He even shot Marshall Matt Dillon.
Then he auditioned to play the role of Gomer Pyle on The Andy Griffith Show, but lost out to Jim Nabors. And he really wanted that part. When he saw the first episode on television featuring Nabors as Gomer, he put his foot through the television screen. Later, when Gomer left Mayberry to join the Marines, his cousin came to town to run the gas station.
And that's when George Lindsey got his big break--as Goober Pyle.
He played that role for many years, first in Mayberry and eventually on Hee-Haw. Even today, when we see a photograph of him, we think "That's Goober." But that wasn't all he did. For example, through celebrity golf tournaments, he raised nearly $2 million for the Alabama Special Olympics.
He and Andy Griffith stayed in close touch with one another through the years. And this brings us to our point. When George Lindsey died on May 6, 2012, at the age of 83, his long-time friend Andy Griffith issued a statement, in which he declared that he had great respect for George. He said that they often spoke by telephone. Griffith said, "We would talk about our health, how much we missed our friends who passed before us and usually about something funny."
But now pay attention to this: Griffith went on to say, "I am happy to say that as we found ourselves in our eighties, we were not afraid to say, 'I love you.' That was the last thing George and I had to say to each other: 'I love you.'"

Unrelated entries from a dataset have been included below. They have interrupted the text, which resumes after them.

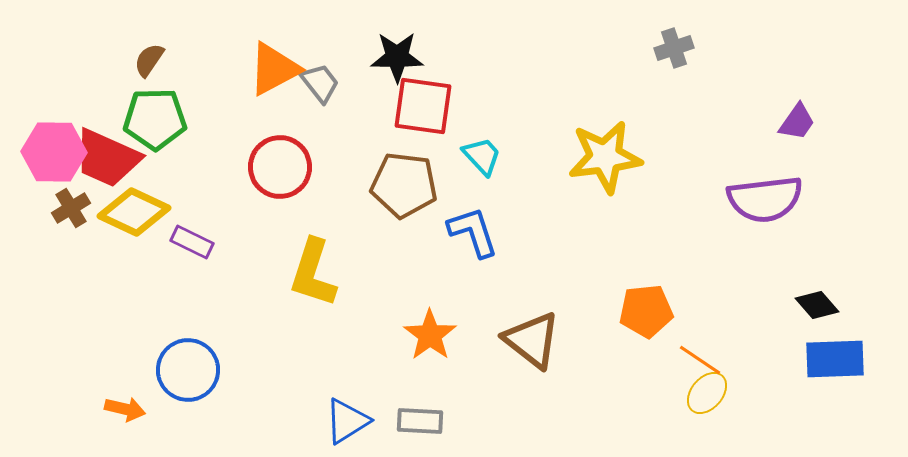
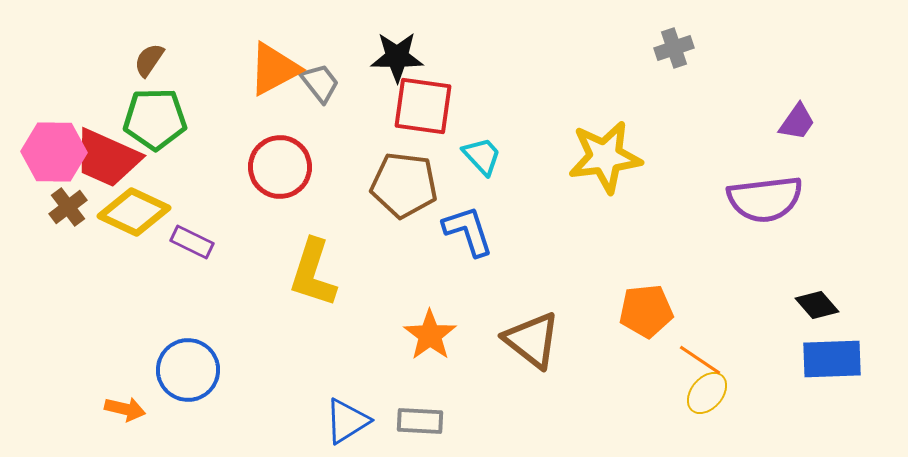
brown cross: moved 3 px left, 1 px up; rotated 6 degrees counterclockwise
blue L-shape: moved 5 px left, 1 px up
blue rectangle: moved 3 px left
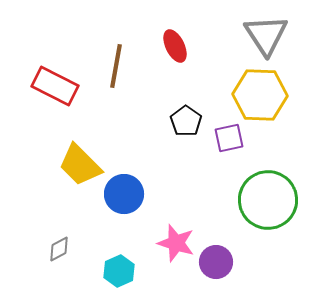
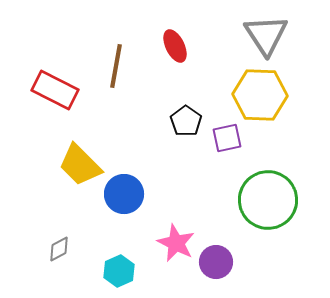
red rectangle: moved 4 px down
purple square: moved 2 px left
pink star: rotated 9 degrees clockwise
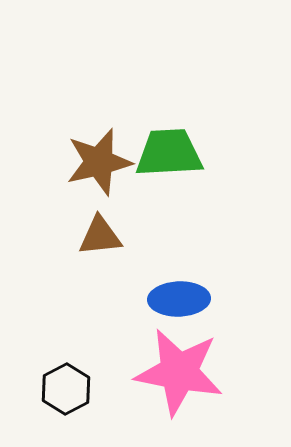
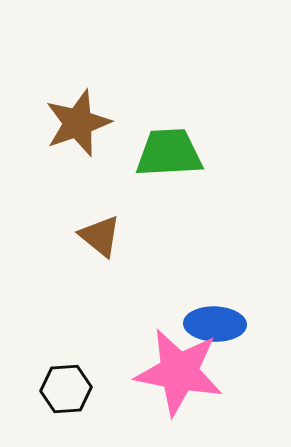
brown star: moved 21 px left, 39 px up; rotated 6 degrees counterclockwise
brown triangle: rotated 45 degrees clockwise
blue ellipse: moved 36 px right, 25 px down; rotated 4 degrees clockwise
black hexagon: rotated 24 degrees clockwise
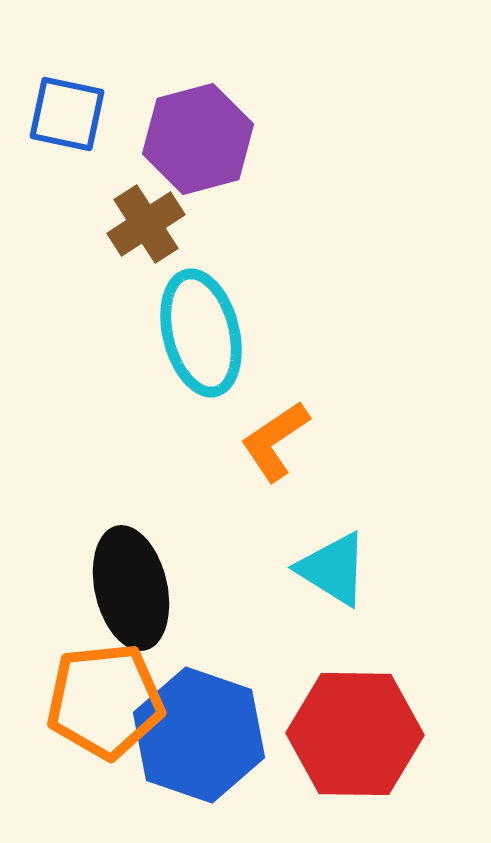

And now Andy Griffith is gone, too.
I read Griffith's statement and realized that there are plenty of people around me that need to hear those words. And since we never know when we'll speak for the last time to one another, shouldn't our parting words be those of love and acceptance? Whether you actually say "I love you," or not, make sure that those who know you would remember something loving and kind--and Christ-like--about you. And remember the words of 1 Peter 4:8, "Above all, love each other deeply, because love covers over a multitude of sins."